Return each entry below word for word, leaving out any image.

[Collected data]
# # #

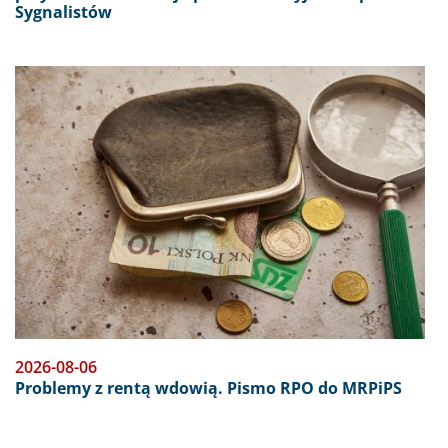
Sygnalistów
Obraz
2026-08-06
Problemy z rentą wdowią. Pismo RPO do MRPiPS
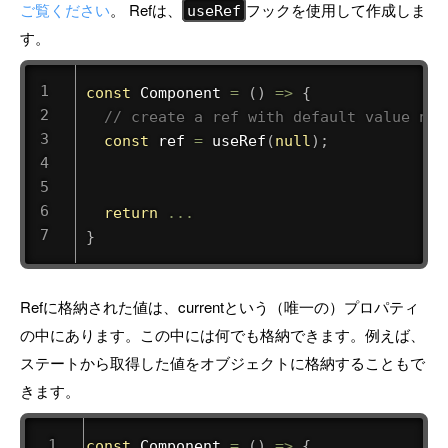
ご覧ください
。 Refは、
フックを使用して作成しま
useRef
す。
const
Component
=
(
)
=>
{
// create a ref with default value nul
const
 ref 
=
useRef
(
null
)
;
return
...
}
Refに格納された値は、currentという（唯一の）プロパティ
の中にあります。この中には何でも格納できます。例えば、
ステートから取得した値をオブジェクトに格納することもで
きます。
const
Component
=
(
)
=>
{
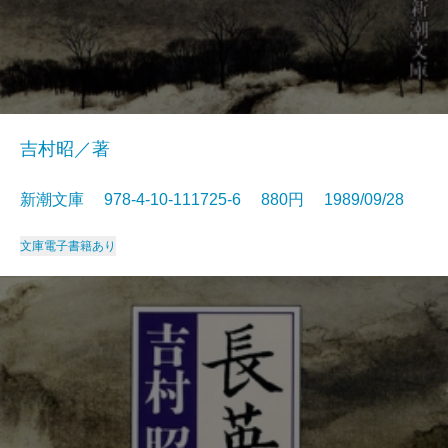
吉村昭／著
新潮文庫 978-4-10-111725-6 880円 1989/09/28
文庫
電子書籍あり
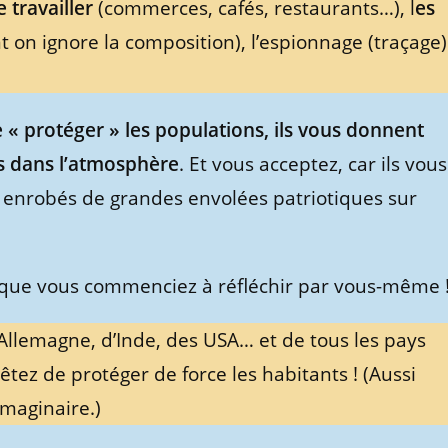
e travailler
(commerces, cafés, restaurants…), l
es
 on ignore la composition), l’espionnage (traçage)
e « protéger » les populations, ils vous donnent
s dans l’atmosphère
. Et vous acceptez, car ils vous
 enrobés de grandes envolées patriotiques sur
 que vous commenciez à réfléchir par vous-même 
d’Allemagne, d’Inde, des USA… et de tous les pays
tez de protéger de force les habitants ! (Aussi
imaginaire.)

# # #

*WRITTEN ANSWER:*
Sygnalistów
Obraz
2026-08-06
Problemy z rentą wdowią. Pismo RPO do MRPiPS
ご覧ください
。 Refは、
フックを使用して作成しま
useRef
す。
const
Component
=
(
)
=>
{
// create a ref with default value nul
const
 ref 
=
useRef
(
null
)
;
return
...
}
Refに格納された値は、currentという（唯一の）プロパティ
の中にあります。この中には何でも格納できます。例えば、
ステートから取得した値をオブジェクトに格納することもで
きます。
const
Component
=
(
)
=>
{
吉村昭／著
新潮文庫 978-4-10-111725-6 880円 1989/09/28
文庫
電子書籍あり
e travailler
(commerces, cafés, restaurants…), l
es
 on ignore la composition), l’espionnage (traçage)
e « protéger » les populations, ils vous donnent
s dans l’atmosphère
. Et vous acceptez, car ils vous
 enrobés de grandes envolées patriotiques sur
 que vous commenciez à réfléchir par vous-même 
d’Allemagne, d’Inde, des USA… et de tous les pays
tez de protéger de force les habitants ! (Aussi
imaginaire.)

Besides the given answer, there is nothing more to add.